Chairman Miller Asks Senate to Put 401(k) Fee Disclosure Back into H.R. 4213, Empower Americans to Protect Their Retirement Savings

WASHINGTON, D.C. – U.S. Rep. George Miller (D-CA), chairman of the House Education and Labor Committee, today called on the U.S. Senate to add back 401(k) fee provisions stripped out of jobs legislation last week. To illustrate the issue, Miller had a pie delivered to each Senator sitting on the Finance Committee with nearly a third of the pie taken out representing the fees Wall Street takes from accountholders. According to a Department of Labor calculation, a one-percentage point difference in fees would reduce overall retirement income by 28 percent over a lifetime of saving.
 

401k pie chart.JPG

“Every day, hardworking families make the difficult decision to set aside their earnings to provide for their retirement,” said Miller. “The Senate should side with middle class Americans who want to know the facts about fees and charges that threaten their retirement savings.”

Important 401(k) fee disclosure provisions were part of the American Jobs and Closing Tax Loopholes Act (H.R. 4213), legislation that the House of Representatives approved and sent to the Senate on May 28. Last week, Sen. Max Baucus proposed changes to the legislation that included the elimination of the requirement that 401(k)-type plans disclose all fees that participants pay.
“Americans should be outraged that there is no law that entitles them to know how much Wall Street takes out of their 401(k) account and what Wall Street does with that money,” said U.S. Rep. Rob Andrews (D-NJ), chairman of the Health, Employment Labor and Pensions Subcommittee.  “When an American puts a dollar in their retirement account, they don’t expect to get 72 cents back after a lifetime of saving. They expect that dollar to be invested and grow.”

Miller and Andrews were joined at a press conference by: Karen Friedman, policy director of the Pension Rights Center; Cristina Martin-Firvida, director of economic issues at AARP; and Christian E. Weller a senior fellow at the Center for American Progress and associate professor of public policy at the University of Massachusetts Boston.  

To watch a recording of the press conference, click here.

Below is the letter accompanying each pie:

Dear Senator:

There is currently no requirement that Wall Street tell accountholders how much they take out of Americans’ 401(k)-style accounts. With more than 50 million Americans relying on these plans to finance their retirements, hidden fees make a big difference in families’ retirement security.
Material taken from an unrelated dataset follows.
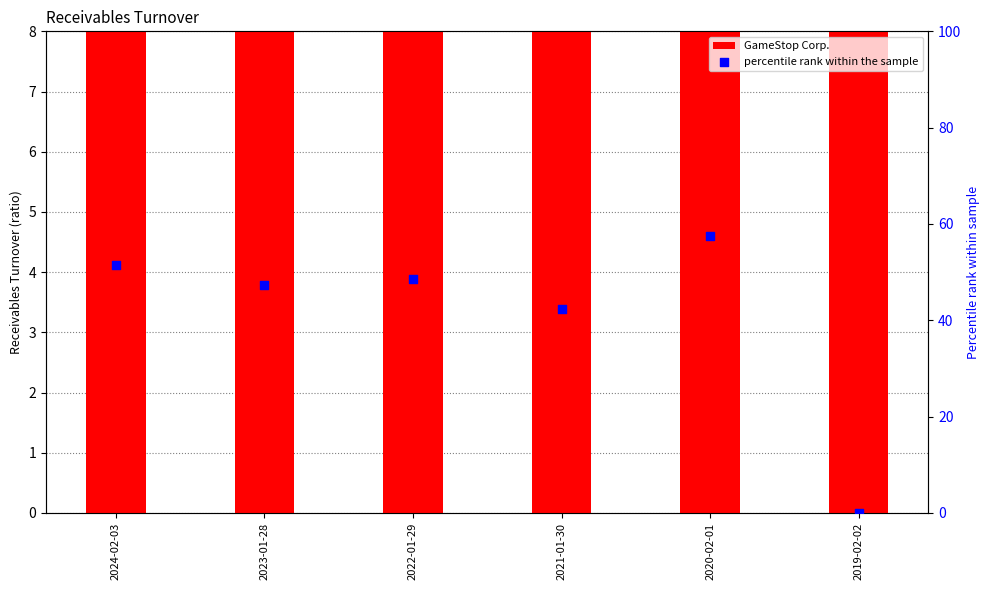

Which series has the largest Y range (max minus min)?

percentile rank within the sample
The attached pie chart (which is delicious!) represents Americans’ 401(k) retirement savings. Yet, nearly a third of the pie is missing. This missing slice represents what Wall Street takes from many 401(k) accountholders in hidden and excessive fees.

A one-percentage point difference in fees over a lifetime of saving reduces some accounts by 28 percent, according to a Department of Labor calculation.

This is why the House of Representatives acted decisively in May to pass 401(k) fee disclosure protections as part of the American Jobs and Closing Tax Loopholes Act (H.R. 4213). However, last week, the Senate proposed to strike these vital protections from the bill at the expense of hard-working Americans.

These 401(k) fee disclosure provisions do not mandate the level of fees that 401(k) service providers may or may not charge. And, it does not add any cost to the bill. It simply requires disclosure of all fees plan participants and plan sponsors pay.

Americans 401(k) investments, which total approximately $3 trillion, belong to those who own the account, not Wall Street firms.  At a time when the middle class has already lost too much of their retirement savings because of the financial scandals, they shouldn’t also be losing out because of unconscionable hidden fees.

I urge you to stop Wall Street from hiding 401(k) fees by restoring the House disclosure provisions. The 50 million Americans with a 401(k)-style plan deserve a fighting chance to keep more of their retirement pie.